Mixed metal oxide (MMO) electrodes, also called Dimensionally Stable Anodes (DSA), are devices with high conductivity and corrosion resistance for use as anodes in electrolysis. They are made by coating a substrate, such as pure titanium plate or expanded mesh, with several kinds of metal oxides. One oxide is usually RuO_{2}, IrO_{2}, or PtO_{2}, which conducts electricity and catalyzes the desired reaction such as the production of chlorine gas. The other metal oxide is typically titanium dioxide which does not conduct or catalyze the reaction, but is cheaper and prevents corrosion of the interior.
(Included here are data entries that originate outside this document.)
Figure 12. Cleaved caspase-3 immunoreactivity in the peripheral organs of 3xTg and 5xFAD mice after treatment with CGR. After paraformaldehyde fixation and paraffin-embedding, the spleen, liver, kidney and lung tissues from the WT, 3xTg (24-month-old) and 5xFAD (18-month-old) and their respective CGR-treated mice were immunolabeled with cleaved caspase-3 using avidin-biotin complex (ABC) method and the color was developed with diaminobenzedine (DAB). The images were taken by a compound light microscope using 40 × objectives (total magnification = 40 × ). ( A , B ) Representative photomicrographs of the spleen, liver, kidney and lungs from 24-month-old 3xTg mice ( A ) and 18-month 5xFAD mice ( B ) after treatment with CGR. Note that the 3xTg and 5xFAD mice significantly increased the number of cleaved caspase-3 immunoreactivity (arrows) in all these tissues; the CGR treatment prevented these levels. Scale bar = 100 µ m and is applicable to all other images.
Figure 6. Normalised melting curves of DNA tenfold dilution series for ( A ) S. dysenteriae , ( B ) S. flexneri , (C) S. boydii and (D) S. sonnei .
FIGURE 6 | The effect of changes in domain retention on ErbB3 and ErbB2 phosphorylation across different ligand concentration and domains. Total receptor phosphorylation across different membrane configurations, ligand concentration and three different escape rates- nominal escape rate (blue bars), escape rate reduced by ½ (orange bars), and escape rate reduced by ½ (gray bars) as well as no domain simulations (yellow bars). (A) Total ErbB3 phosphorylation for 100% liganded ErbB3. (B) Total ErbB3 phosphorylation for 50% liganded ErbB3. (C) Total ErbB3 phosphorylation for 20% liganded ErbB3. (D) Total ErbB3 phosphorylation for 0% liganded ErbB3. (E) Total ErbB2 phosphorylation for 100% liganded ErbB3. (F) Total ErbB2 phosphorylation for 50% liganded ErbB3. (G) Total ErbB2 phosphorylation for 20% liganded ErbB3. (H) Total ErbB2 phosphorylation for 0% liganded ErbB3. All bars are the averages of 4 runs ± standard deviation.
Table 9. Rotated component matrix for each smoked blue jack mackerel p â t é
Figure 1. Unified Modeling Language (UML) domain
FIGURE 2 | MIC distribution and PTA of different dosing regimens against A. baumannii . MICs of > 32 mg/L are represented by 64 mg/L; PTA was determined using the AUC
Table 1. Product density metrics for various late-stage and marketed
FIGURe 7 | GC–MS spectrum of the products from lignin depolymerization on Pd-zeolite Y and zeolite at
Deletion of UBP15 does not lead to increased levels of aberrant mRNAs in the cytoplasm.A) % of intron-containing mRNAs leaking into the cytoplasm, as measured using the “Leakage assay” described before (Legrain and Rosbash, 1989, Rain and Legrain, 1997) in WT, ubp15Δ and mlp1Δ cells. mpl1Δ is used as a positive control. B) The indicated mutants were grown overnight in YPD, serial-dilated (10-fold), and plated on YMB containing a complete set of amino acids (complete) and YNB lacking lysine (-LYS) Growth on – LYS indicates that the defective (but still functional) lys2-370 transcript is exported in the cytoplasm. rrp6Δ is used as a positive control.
The loading or amount of precious metal on the substrate (that is, other than the titanium) can be in the order of around 10 to 12 grams per square metre.

== Applications ==
Applications include use as anodes in electrolytic cells for producing free chlorine from saltwater in swimming pools, in electrowinning of metals, in printed circuit board manufacture, electrotinning and zinc electro-galvanising of steel, as anodes for cathodic protection of buried or submerged structures.

== History ==

Henri Bernard Beer registered his patent on mixed metal oxide electrodes in 1965. The patent named "Beer 65", also known as "Beer I", which Beer claimed the deposition of Ruthenium oxide, and admixing a soluble titanium compound to the paint, to approximately 50% (with molar percentage RuO_{2}:TiO_{2} 50:50).
His second patent, Beer II, reduced the Ruthenium oxide content below 50%.